The language of the filed lawsuit is ostentatious, even dramatic. “Few places hold more sensitive, humiliating and damning information about defendant bin Salman than the mind and memory of Dr Saad – except perhaps the recordings Dr Saad made in anticipation of his killing.” For those reasons, “defendant bin Salman wants him dead” and had been working “to achieve that objective over the last three years.” The extrajudicial killing would have also serve to sever access to “a uniquely knowledgeable partner vital to US national security, and, in turn, to eliminate any threat posed to Defendant bin Salman by virtue of that partnership [with the US].”

The lawsuit should not be shrugged off as the ravings of an ex-security official hungering for notoriety. Jabri has good reasons to fear being knocked off. For a time, he was close to Prince Mohammed bin Nayef, the go-between for the Kingdom with the “Five Eyes” (US, UK, Canada, Australia and New Zealand) intelligence agencies.  In 2015, the royal furniture shifted through death and design. King Abdullah’s passing saw the coming to power of his half-brother Salman. Mohammed bin Salman took over the reins as defence minister and immediately got busy. In only two years, Prince Mohammed bin Nayef found himself usurped in his line to the throne in a palace coup engineered by bin Salman, who became crown prince. Jabri took his cue to leave, fleeing to Canada.

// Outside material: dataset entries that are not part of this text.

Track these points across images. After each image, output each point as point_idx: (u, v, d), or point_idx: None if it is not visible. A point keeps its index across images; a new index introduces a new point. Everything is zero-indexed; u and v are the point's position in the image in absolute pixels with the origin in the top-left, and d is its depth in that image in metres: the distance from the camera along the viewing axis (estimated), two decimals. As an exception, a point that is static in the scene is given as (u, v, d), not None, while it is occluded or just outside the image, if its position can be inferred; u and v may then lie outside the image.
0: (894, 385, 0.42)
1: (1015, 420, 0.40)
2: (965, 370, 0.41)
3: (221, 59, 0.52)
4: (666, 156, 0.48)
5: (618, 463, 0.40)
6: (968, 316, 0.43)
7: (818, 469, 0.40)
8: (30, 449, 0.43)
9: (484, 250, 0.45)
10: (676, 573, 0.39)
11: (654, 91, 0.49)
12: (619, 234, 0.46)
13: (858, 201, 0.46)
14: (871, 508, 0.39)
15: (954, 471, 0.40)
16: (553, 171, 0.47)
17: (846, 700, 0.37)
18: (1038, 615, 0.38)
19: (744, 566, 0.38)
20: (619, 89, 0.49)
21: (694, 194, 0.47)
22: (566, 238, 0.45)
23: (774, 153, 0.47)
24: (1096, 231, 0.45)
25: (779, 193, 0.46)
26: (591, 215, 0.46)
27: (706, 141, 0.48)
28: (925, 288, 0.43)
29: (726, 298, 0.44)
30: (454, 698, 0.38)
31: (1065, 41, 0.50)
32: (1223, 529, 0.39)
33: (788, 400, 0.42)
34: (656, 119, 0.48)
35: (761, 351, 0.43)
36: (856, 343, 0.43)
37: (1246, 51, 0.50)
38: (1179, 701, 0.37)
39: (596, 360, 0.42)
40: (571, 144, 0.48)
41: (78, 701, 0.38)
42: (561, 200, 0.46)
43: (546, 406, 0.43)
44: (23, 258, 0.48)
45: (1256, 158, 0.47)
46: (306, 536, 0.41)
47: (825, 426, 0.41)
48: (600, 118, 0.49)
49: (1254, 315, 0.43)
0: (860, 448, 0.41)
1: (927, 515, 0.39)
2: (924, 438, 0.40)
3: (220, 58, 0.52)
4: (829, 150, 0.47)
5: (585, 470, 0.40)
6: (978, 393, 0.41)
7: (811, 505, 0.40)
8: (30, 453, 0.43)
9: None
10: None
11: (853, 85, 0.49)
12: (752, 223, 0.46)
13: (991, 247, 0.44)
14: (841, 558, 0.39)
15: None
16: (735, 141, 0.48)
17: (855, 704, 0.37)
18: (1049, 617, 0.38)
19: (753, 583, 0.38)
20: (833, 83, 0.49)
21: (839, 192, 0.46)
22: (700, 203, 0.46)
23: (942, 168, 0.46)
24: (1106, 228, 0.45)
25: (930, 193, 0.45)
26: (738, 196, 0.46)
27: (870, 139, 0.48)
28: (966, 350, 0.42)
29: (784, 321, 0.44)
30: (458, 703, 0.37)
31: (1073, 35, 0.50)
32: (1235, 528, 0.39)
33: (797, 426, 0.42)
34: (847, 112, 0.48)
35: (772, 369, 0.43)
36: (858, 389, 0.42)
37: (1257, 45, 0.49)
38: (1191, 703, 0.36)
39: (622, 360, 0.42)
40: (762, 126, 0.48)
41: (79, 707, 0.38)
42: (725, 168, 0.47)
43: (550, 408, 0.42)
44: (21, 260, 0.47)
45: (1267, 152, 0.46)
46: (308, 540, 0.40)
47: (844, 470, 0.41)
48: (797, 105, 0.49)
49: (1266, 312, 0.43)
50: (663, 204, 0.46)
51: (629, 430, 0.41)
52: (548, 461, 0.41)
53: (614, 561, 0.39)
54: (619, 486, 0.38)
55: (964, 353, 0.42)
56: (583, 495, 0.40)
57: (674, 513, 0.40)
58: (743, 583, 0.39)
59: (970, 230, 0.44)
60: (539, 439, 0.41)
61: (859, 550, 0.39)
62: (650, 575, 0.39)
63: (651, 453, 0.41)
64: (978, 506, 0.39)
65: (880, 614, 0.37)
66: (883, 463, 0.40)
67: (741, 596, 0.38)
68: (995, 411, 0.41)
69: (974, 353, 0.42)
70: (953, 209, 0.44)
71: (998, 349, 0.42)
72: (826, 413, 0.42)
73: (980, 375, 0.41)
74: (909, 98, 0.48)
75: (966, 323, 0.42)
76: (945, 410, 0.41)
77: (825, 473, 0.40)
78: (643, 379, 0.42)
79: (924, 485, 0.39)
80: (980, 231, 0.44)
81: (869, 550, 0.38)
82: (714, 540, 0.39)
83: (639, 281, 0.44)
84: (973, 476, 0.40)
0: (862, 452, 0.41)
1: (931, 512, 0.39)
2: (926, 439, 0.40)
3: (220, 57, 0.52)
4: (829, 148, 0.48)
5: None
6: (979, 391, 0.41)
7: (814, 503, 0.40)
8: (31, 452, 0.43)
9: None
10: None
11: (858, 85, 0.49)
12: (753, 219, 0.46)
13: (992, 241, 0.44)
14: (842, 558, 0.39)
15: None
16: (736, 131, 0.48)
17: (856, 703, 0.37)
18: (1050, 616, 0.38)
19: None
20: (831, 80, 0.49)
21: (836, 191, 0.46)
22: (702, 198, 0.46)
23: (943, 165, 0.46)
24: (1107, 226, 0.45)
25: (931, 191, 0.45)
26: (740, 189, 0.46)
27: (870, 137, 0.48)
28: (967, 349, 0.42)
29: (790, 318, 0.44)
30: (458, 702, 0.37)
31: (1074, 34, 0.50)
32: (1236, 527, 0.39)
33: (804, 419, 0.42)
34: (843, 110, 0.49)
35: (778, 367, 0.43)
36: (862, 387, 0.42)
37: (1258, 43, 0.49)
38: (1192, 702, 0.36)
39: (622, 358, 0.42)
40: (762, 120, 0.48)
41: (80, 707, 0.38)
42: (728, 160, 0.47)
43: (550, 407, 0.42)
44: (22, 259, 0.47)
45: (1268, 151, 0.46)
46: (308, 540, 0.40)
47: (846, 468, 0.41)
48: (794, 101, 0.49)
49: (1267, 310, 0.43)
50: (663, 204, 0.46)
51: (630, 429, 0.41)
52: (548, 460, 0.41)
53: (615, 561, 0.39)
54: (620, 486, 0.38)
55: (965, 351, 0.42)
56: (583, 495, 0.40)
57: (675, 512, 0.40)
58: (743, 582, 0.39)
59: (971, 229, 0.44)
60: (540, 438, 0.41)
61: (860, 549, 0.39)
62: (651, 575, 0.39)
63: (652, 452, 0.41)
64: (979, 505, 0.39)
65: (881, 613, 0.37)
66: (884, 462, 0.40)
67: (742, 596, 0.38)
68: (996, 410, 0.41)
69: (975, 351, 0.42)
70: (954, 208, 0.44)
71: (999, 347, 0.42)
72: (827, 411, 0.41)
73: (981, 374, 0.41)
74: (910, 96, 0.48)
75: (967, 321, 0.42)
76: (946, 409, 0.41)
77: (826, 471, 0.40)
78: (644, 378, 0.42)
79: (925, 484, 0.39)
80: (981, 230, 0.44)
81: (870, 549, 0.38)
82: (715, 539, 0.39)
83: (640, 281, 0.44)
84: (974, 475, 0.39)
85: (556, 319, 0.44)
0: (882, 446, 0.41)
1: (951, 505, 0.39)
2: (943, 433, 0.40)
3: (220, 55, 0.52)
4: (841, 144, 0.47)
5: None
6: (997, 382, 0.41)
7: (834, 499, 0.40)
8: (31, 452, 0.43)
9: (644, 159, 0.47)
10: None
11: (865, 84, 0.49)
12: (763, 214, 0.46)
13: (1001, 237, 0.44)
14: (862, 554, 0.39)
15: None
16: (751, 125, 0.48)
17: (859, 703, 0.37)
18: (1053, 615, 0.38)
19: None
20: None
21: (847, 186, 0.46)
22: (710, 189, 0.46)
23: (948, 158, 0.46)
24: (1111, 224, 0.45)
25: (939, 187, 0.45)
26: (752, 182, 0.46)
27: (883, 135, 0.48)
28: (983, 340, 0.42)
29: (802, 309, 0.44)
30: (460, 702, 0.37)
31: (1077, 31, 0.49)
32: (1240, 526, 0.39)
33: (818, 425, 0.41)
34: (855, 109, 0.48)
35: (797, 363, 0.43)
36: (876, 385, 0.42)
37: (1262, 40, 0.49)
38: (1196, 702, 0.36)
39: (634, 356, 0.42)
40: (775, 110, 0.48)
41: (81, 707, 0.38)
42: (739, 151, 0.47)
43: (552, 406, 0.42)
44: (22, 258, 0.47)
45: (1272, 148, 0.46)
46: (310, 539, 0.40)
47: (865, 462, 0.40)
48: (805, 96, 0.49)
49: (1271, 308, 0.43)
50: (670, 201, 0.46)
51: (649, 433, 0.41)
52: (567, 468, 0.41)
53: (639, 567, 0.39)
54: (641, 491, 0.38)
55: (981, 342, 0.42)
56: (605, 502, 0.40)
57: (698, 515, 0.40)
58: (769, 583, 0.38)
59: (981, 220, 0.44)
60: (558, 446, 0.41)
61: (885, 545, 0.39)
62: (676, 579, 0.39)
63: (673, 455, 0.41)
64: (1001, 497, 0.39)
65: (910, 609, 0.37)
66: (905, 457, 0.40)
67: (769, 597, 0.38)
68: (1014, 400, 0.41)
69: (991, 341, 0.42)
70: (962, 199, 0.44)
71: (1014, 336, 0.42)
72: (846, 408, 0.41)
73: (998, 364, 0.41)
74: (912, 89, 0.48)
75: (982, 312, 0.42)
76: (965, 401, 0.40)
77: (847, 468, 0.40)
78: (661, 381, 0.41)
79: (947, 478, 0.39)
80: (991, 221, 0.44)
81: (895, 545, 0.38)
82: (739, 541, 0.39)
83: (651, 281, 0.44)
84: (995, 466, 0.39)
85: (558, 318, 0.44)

The lawsuit argues the bin Salman threatened Jabri at various times in an effort to compel his return to the Kingdom “where you will be placed under house arrest” or become the subject of a global manhunt, beginning with filing “bogus corruption allegations through INTERPOL” to encourage his surrender to the men of the crown prince. This included a menacing WhatsApp message promising the use of “all available means” to silence him. Bin Salman would personally “take legal measures, as well as other measures that would be harmful to you.”

The response from the Kingdom to this unveiling is bound to be more cautious this time around. To Khashoggi’s murder, it was amateurishly bumbling: first, abject, implausible denial, followed by the “accidental killing” thesis – that the journalist perished in a fist fight – followed by an acceptance, some three weeks later, that his killing was always intended. Care was taken to distance the crown prince and the royal family from the bloody episode, a stratagem aided by the sentencing of five squad members to death and three others to prison terms in closed proceedings. Being a member of the Tiger Squad has its drawbacks.

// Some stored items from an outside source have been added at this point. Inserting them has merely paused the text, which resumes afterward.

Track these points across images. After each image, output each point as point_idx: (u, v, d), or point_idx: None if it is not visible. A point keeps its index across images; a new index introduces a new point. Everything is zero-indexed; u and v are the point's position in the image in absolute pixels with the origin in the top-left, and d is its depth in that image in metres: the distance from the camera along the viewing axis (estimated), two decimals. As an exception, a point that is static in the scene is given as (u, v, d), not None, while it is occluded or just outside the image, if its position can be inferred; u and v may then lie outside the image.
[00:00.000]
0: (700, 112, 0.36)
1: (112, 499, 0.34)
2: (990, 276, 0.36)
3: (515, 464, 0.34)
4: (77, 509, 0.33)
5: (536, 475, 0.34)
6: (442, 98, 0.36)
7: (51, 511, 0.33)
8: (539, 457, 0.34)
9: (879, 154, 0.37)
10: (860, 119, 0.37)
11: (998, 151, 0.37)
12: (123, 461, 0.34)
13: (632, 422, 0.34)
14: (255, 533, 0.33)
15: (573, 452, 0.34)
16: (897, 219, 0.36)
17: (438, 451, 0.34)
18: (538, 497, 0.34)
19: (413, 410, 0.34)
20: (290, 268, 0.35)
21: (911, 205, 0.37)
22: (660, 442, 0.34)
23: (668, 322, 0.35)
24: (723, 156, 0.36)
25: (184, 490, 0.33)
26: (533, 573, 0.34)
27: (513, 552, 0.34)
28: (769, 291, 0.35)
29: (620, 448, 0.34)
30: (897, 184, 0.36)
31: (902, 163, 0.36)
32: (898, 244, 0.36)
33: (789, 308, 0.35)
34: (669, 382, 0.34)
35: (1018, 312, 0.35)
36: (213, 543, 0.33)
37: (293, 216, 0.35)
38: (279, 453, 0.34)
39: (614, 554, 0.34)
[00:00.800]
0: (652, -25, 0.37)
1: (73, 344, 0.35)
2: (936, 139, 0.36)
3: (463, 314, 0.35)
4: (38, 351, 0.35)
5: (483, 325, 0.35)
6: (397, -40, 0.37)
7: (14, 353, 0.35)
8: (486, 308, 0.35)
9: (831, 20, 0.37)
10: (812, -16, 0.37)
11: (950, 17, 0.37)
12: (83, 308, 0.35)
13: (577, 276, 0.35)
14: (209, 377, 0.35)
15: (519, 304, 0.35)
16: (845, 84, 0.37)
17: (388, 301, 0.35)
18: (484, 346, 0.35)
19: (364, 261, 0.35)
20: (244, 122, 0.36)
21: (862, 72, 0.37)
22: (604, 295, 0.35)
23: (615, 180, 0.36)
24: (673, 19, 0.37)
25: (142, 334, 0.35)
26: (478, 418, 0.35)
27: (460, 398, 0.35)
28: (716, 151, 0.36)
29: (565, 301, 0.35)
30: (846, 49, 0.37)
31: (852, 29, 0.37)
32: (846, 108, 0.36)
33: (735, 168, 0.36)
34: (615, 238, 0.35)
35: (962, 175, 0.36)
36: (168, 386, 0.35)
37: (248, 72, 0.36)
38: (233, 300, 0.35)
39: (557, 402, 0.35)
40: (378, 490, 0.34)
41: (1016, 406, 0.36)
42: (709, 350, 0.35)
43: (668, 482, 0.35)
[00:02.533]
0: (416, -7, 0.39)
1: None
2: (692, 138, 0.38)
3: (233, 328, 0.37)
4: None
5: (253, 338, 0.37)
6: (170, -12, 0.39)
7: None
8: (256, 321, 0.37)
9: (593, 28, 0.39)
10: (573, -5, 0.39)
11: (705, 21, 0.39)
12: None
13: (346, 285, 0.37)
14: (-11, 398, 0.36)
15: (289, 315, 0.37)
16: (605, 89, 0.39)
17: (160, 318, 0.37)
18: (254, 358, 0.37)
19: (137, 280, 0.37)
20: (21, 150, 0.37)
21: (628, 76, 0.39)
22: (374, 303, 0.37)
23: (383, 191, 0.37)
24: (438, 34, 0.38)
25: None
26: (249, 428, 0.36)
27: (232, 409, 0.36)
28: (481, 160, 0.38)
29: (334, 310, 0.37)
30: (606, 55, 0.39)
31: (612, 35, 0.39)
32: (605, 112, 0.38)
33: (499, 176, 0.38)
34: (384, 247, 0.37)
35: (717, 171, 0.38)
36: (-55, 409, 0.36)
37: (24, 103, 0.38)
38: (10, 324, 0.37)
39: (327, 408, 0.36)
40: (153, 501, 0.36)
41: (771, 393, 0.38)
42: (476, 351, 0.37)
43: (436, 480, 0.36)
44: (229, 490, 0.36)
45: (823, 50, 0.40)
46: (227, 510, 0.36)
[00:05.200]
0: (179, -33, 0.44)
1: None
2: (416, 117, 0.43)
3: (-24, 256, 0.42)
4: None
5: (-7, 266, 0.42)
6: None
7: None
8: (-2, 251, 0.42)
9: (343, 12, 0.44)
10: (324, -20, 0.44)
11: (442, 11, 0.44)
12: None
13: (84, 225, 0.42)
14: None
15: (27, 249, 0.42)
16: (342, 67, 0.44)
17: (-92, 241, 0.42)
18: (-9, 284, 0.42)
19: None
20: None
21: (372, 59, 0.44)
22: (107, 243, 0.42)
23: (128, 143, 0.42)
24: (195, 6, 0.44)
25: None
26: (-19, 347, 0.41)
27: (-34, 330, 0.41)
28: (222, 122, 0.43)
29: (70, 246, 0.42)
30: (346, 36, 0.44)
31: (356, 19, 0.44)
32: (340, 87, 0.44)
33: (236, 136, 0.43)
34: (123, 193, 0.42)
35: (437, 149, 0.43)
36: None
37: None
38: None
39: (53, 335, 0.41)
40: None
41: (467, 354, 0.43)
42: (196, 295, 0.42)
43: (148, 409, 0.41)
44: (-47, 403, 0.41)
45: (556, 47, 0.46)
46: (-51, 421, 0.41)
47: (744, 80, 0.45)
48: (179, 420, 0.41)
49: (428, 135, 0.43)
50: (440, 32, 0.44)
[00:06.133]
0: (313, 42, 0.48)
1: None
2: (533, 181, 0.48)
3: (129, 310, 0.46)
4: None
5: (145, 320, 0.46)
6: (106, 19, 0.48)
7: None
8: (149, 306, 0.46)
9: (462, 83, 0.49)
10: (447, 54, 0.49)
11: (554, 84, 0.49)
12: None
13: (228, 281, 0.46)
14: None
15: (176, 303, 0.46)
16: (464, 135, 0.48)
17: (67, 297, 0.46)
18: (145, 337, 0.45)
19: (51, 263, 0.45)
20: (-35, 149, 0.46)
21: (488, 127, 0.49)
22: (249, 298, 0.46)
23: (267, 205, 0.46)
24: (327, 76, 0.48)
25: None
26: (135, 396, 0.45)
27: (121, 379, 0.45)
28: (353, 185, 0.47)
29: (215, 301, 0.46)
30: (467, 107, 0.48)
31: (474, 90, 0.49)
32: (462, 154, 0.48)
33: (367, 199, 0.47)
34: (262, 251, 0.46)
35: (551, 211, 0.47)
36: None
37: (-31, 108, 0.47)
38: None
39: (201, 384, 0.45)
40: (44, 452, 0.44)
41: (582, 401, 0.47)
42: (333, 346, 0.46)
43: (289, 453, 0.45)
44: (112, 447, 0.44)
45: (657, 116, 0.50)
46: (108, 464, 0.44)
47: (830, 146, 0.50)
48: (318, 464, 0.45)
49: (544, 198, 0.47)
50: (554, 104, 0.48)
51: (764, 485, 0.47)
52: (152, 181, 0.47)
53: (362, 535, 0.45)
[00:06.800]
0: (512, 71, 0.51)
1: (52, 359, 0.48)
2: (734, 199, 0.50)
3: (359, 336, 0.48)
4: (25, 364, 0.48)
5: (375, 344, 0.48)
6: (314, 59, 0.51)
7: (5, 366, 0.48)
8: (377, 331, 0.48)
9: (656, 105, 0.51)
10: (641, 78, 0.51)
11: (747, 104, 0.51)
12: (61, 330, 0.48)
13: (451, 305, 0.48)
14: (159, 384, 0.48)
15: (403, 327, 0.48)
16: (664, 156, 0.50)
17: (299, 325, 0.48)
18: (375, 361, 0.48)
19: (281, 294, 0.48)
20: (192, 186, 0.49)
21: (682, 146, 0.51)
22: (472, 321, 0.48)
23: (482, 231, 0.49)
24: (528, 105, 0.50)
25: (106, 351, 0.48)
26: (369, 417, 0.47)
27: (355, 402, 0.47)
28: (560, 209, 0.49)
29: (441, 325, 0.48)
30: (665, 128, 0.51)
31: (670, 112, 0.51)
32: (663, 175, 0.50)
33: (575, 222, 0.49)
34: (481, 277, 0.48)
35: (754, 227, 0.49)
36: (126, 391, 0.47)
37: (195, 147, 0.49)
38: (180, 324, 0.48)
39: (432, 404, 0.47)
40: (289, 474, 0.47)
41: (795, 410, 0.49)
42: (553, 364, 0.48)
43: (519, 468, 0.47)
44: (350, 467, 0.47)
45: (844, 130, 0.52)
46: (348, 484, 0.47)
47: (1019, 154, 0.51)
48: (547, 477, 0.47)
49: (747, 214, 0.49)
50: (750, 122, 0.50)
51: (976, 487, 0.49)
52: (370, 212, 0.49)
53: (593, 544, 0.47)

The paw prints of the crown prince were, however, found to be credibly large by Agnes Callamard, UN Special Rapporteur on extrajudicial, summary or arbitrary killings. As her 2019 report noted, “The circumstances of Mr Khashoggi’s death have led to numerous theories and allegations, but none alters the responsibility of the Saudi Arabia state.” Fifteen men had “acted under the cover of their official status and used state means to execute Mr Khashoggi.” His murder “was the result of elaborate planning involving extensive coordination and significant human and financial resources. It was overseen, planned and endorsed by high-level officials. It was premeditated.”

Bin Salman has shown himself to be a dedicated dissembler. He has charmed, wooed and warmed the hearts of many leaders. He has even given that lie of being a reformer some stuffing, an anti-corruption warrior keen to give the Kingdom a modernising lick of paint. In the meantime, he has set about eliminating and isolating his enemies. A man of such ilk will know that a certain quantum of hypocrisy in international relations will always tolerate murder and blood-soaked hands, especially for a Kingdom possessing – at least for the moment – abundant natural resources.